Mastering Web Scraping: A Practical Guide to Beautiful Soup and Requests
Discover Web Scraping: A Step-by-Step Guide to Beautiful Soup and Requests
Hi guys, my name is Harshit and this is my first medium blog, it is going to be about Web Scraping using Beautiful Soup and Requests.
When I got into the field of Data Science like everybody else I used the old or you can say the datasets that have been used in every other Machine Learning Project. But as a student in the Data Science field, there are many ways to collect or create data, and that’s when I decided to learn Web Scraping.
So to create and collect your dataset there are many ways but the most organic and old-school way is to Scrape the data you see on the web. Yes, there are some limitations to it and we are going to talk about it in the last phase of the article.
In this article, we are going to understand the basics of Web Scraping and will practically implement it to create a Dataset.
Pre-Requisites for Web Scraping
Basic Knowledge of Python and HTML.
A computer with an internet connection.
Most important is the eagerness to learn new things.
If you don’t satisfy these conditions, no problem we are going to understand and learn Python and HTML along the way. That’s it, we are ready to move ahead.
Importing Python Libraries
There are 2 basic libraries we are going to install Beautiful Soup and Requests.
Open Jupyter Notebook and run this command in a cell:
%pip install -U bs4 requests lxml html5lib
Bs4 is a package that includes the Beautiful Soup module. The requests module helps us to send requests to the server of the link provided and fetch that web page's HTML code. Last but not least you must be thinking what are those lxml and html5lib, these two are the parser that helps us to parse the content returned from the requests we made.

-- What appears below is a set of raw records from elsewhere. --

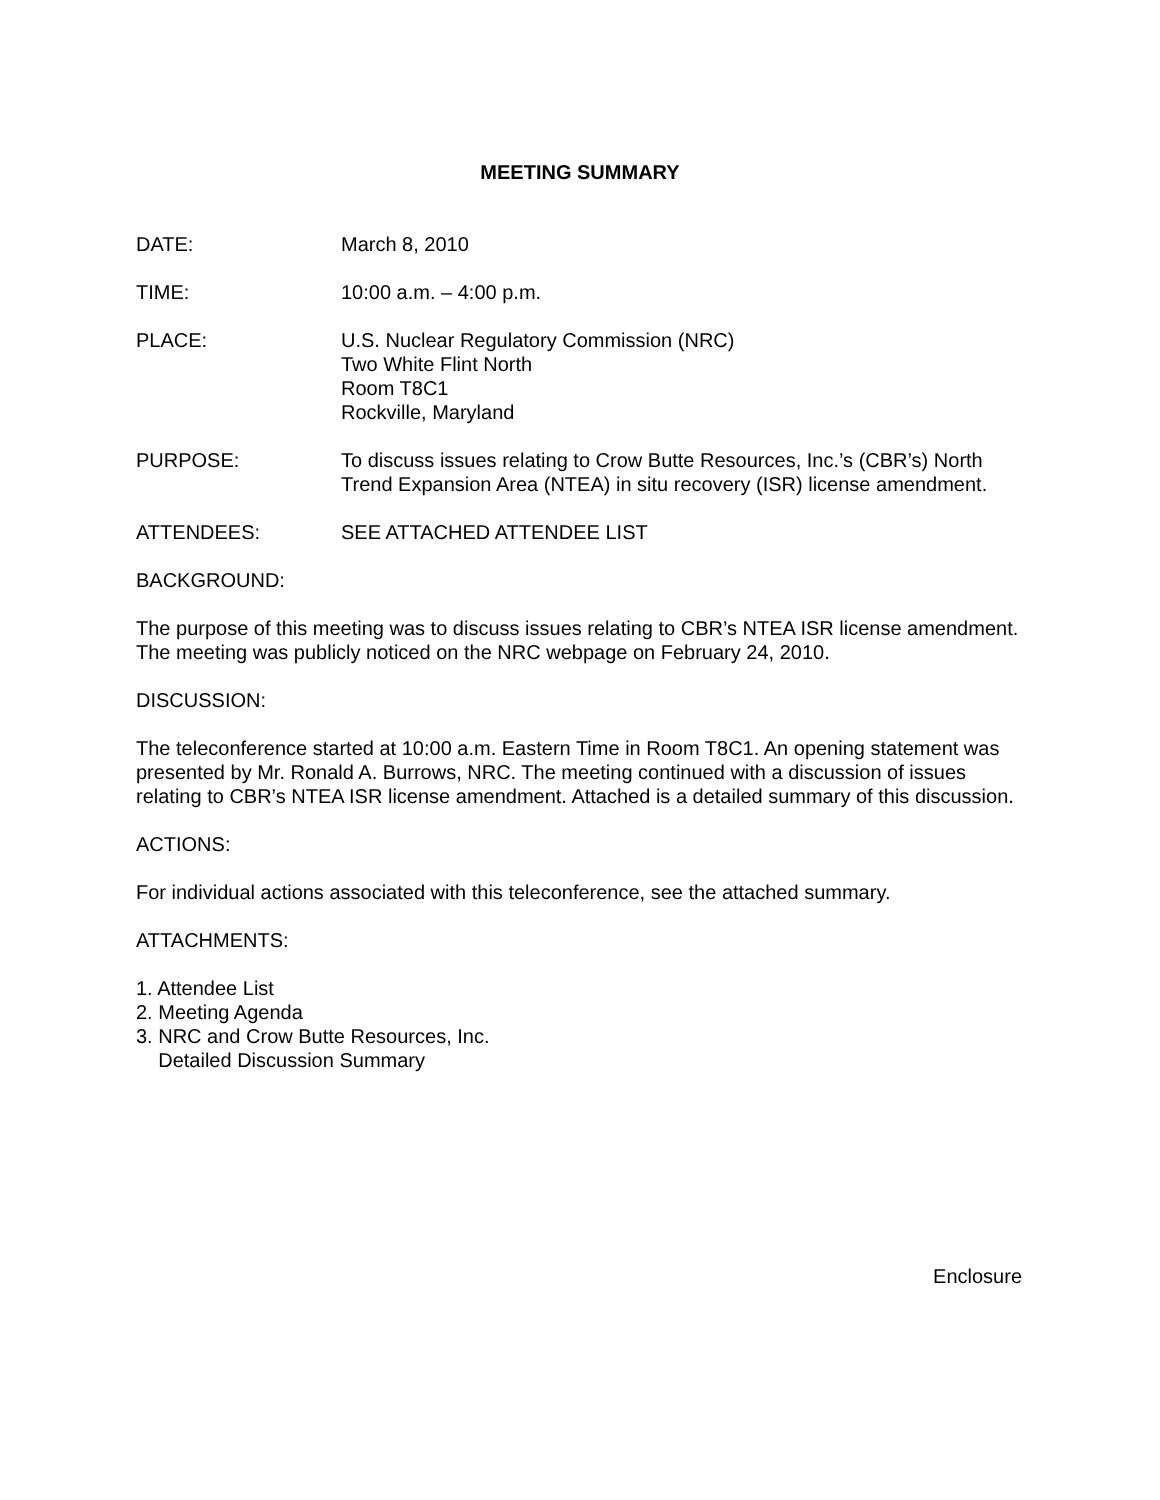MEETING SUMMARY
DATE: March 8, 2010
TIME: 10:00 a.m. – 4:00 p.m.
PLACE: U.S. Nuclear Regulatory Commission (NRC)
Two White Flint North
Room T8C1
Rockville, Maryland
PURPOSE: To discuss issues relating to Crow Butte Resources, Inc.’s (CBR’s) North Trend Expansion Area (NTEA) in situ recovery (ISR) license amendment.
ATTENDEES: SEE ATTACHED ATTENDEE LIST
BACKGROUND:
The purpose of this meeting was to discuss issues relating to CBR’s NTEA ISR license amendment. The meeting was publicly noticed on the NRC webpage on February 24, 2010.
DISCUSSION:
The teleconference started at 10:00 a.m. Eastern Time in Room T8C1. An opening statement was presented by Mr. Ronald A. Burrows, NRC. The meeting continued with a discussion of issues relating to CBR’s NTEA ISR license amendment. Attached is a detailed summary of this discussion.
ACTIONS:
For individual actions associated with this teleconference, see the attached summary.
ATTACHMENTS:
1. Attendee List
2. Meeting Agenda
3. NRC and Crow Butte Resources, Inc.
Detailed Discussion Summary
Enclosure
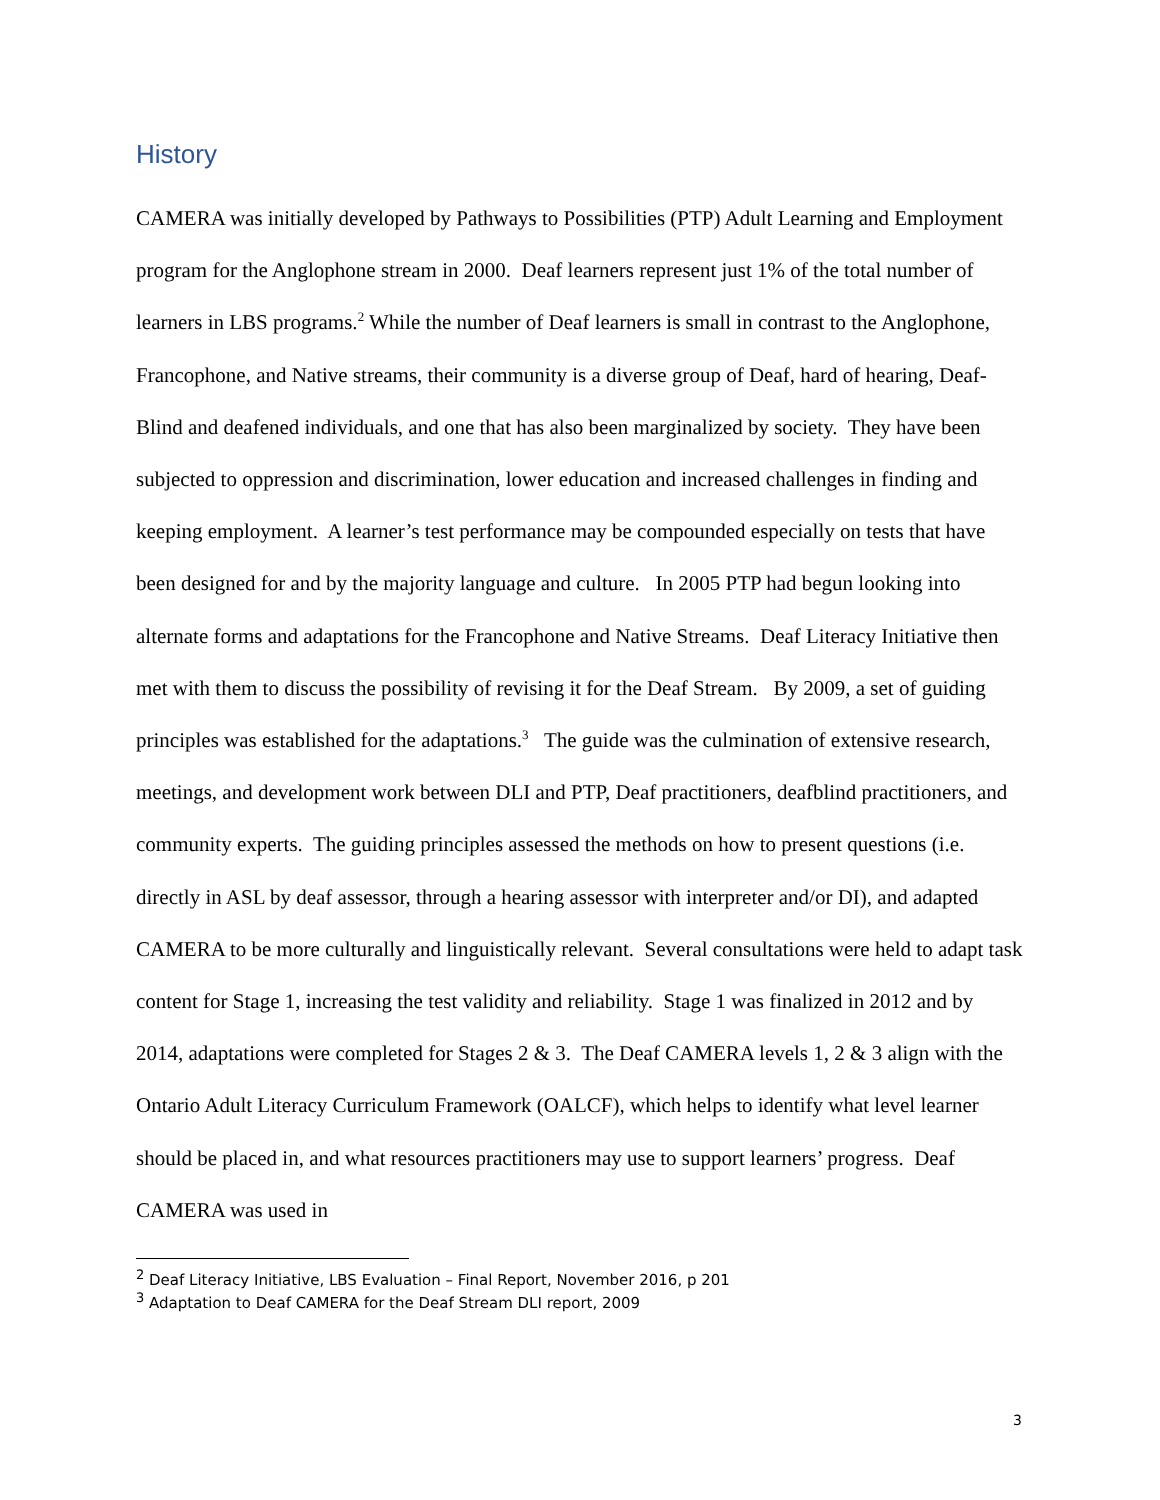History
CAMERA was initially developed by Pathways to Possibilities (PTP) Adult Learning and Employment program for the Anglophone stream in 2000. Deaf learners represent just 1% of the total number of learners in LBS programs.<sup>2</sup> While the number of Deaf learners is small in contrast to the Anglophone, Francophone, and Native streams, their community is a diverse group of Deaf, hard of hearing, Deaf-Blind and deafened individuals, and one that has also been marginalized by society. They have been subjected to oppression and discrimination, lower education and increased challenges in finding and keeping employment. A learner’s test performance may be compounded especially on tests that have been designed for and by the majority language and culture. In 2005 PTP had begun looking into alternate forms and adaptations for the Francophone and Native Streams. Deaf Literacy Initiative then met with them to discuss the possibility of revising it for the Deaf Stream. By 2009, a set of guiding principles was established for the adaptations.<sup>3</sup> The guide was the culmination of extensive research, meetings, and development work between DLI and PTP, Deaf practitioners, deafblind practitioners, and community experts. The guiding principles assessed the methods on how to present questions (i.e. directly in ASL by deaf assessor, through a hearing assessor with interpreter and/or DI), and adapted CAMERA to be more culturally and linguistically relevant. Several consultations were held to adapt task content for Stage 1, increasing the test validity and reliability. Stage 1 was finalized in 2012 and by 2014, adaptations were completed for Stages 2 & 3. The Deaf CAMERA levels 1, 2 & 3 align with the Ontario Adult Literacy Curriculum Framework (OALCF), which helps to identify what level learner should be placed in, and what resources practitioners may use to support learners’ progress. Deaf CAMERA was used in
<sup>2</sup> Deaf Literacy Initiative, LBS Evaluation – Final Report, November 2016, p 201
<sup>3</sup> Adaptation to Deaf CAMERA for the Deaf Stream DLI report, 2009
3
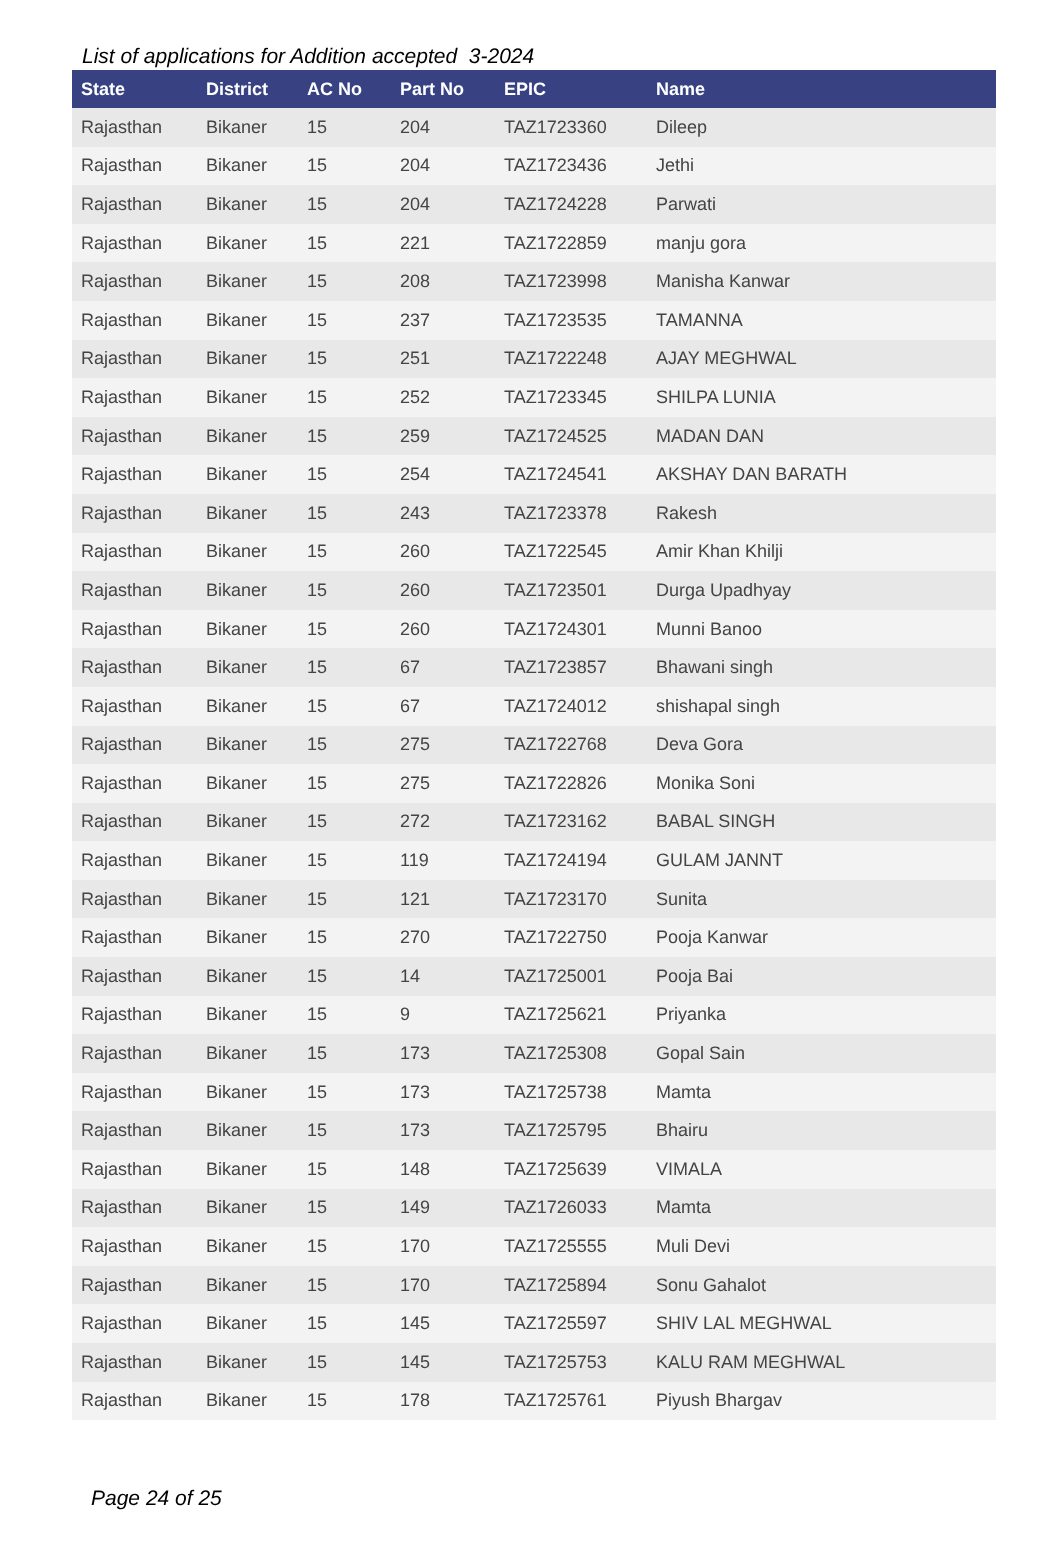List of applications for Addition accepted 3-2024
| State | District | AC No | Part No | EPIC | Name |
| --- | --- | --- | --- | --- | --- |
| Rajasthan | Bikaner | 15 | 204 | TAZ1723360 | Dileep |
| Rajasthan | Bikaner | 15 | 204 | TAZ1723436 | Jethi |
| Rajasthan | Bikaner | 15 | 204 | TAZ1724228 | Parwati |
| Rajasthan | Bikaner | 15 | 221 | TAZ1722859 | manju gora |
| Rajasthan | Bikaner | 15 | 208 | TAZ1723998 | Manisha Kanwar |
| Rajasthan | Bikaner | 15 | 237 | TAZ1723535 | TAMANNA |
| Rajasthan | Bikaner | 15 | 251 | TAZ1722248 | AJAY MEGHWAL |
| Rajasthan | Bikaner | 15 | 252 | TAZ1723345 | SHILPA LUNIA |
| Rajasthan | Bikaner | 15 | 259 | TAZ1724525 | MADAN DAN |
| Rajasthan | Bikaner | 15 | 254 | TAZ1724541 | AKSHAY DAN BARATH |
| Rajasthan | Bikaner | 15 | 243 | TAZ1723378 | Rakesh |
| Rajasthan | Bikaner | 15 | 260 | TAZ1722545 | Amir Khan Khilji |
| Rajasthan | Bikaner | 15 | 260 | TAZ1723501 | Durga Upadhyay |
| Rajasthan | Bikaner | 15 | 260 | TAZ1724301 | Munni Banoo |
| Rajasthan | Bikaner | 15 | 67 | TAZ1723857 | Bhawani singh |
| Rajasthan | Bikaner | 15 | 67 | TAZ1724012 | shishapal singh |
| Rajasthan | Bikaner | 15 | 275 | TAZ1722768 | Deva Gora |
| Rajasthan | Bikaner | 15 | 275 | TAZ1722826 | Monika Soni |
| Rajasthan | Bikaner | 15 | 272 | TAZ1723162 | BABAL SINGH |
| Rajasthan | Bikaner | 15 | 119 | TAZ1724194 | GULAM JANNT |
| Rajasthan | Bikaner | 15 | 121 | TAZ1723170 | Sunita |
| Rajasthan | Bikaner | 15 | 270 | TAZ1722750 | Pooja Kanwar |
| Rajasthan | Bikaner | 15 | 14 | TAZ1725001 | Pooja Bai |
| Rajasthan | Bikaner | 15 | 9 | TAZ1725621 | Priyanka |
| Rajasthan | Bikaner | 15 | 173 | TAZ1725308 | Gopal Sain |
| Rajasthan | Bikaner | 15 | 173 | TAZ1725738 | Mamta |
| Rajasthan | Bikaner | 15 | 173 | TAZ1725795 | Bhairu |
| Rajasthan | Bikaner | 15 | 148 | TAZ1725639 | VIMALA |
| Rajasthan | Bikaner | 15 | 149 | TAZ1726033 | Mamta |
| Rajasthan | Bikaner | 15 | 170 | TAZ1725555 | Muli Devi |
| Rajasthan | Bikaner | 15 | 170 | TAZ1725894 | Sonu Gahalot |
| Rajasthan | Bikaner | 15 | 145 | TAZ1725597 | SHIV LAL MEGHWAL |
| Rajasthan | Bikaner | 15 | 145 | TAZ1725753 | KALU RAM MEGHWAL |
| Rajasthan | Bikaner | 15 | 178 | TAZ1725761 | Piyush Bhargav |
Page 24 of 25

Checking Response of Webpage
The first step of scraping is to send a request to the webpage. We are going to scrape Game Details to create a recommendation dataset from this website:
Video Game Reviews, Articles, Trailers, and more
Checking the response code:
from bs4 import BeautifulSoup as bs
import requests as req
# Checking the Sites response
url = r"https://www.metacritic.com/game/"
response = req.get(url)
print(response)
Output:
<Response [403]>
The HTTP 403 Forbidden response status code indicates that the server understands the request but refuses to authorize it.
So our request was proper but it didn’t get authorized by the server, so for getting approved we have to use headers in the requests we are making.
Headers are key-value pairs of information sent between clients and servers using the HTTP protocol. They contain data about the request and response, like the encoding, content-language, and request status.
Checking the response with headers:
from bs4 import BeautifulSoup as bs
import requests as req
# Initializing the headers
header = { 'User-Agent' : 'Mozilla/5.0 (Windows NT 10.0; Win64; x64) AppleWebKit/537.36 (KHTML, like Gecko) Chrome/118.0.0.0 Safari/537.36'}
# Checking the Sites response
url = r"https://www.metacritic.com/game/"
response = req.get(url,headers=header) # Added Header to get authorized
print(response)
Output:
<Response [200]>
Get your user agent by typing “My User Agent” on Google.
Parsing Response
Parsing simply means breaking down a blob of text into smaller and meaningful parts. This breaking down depends on certain rules and factors that a particular parser defines.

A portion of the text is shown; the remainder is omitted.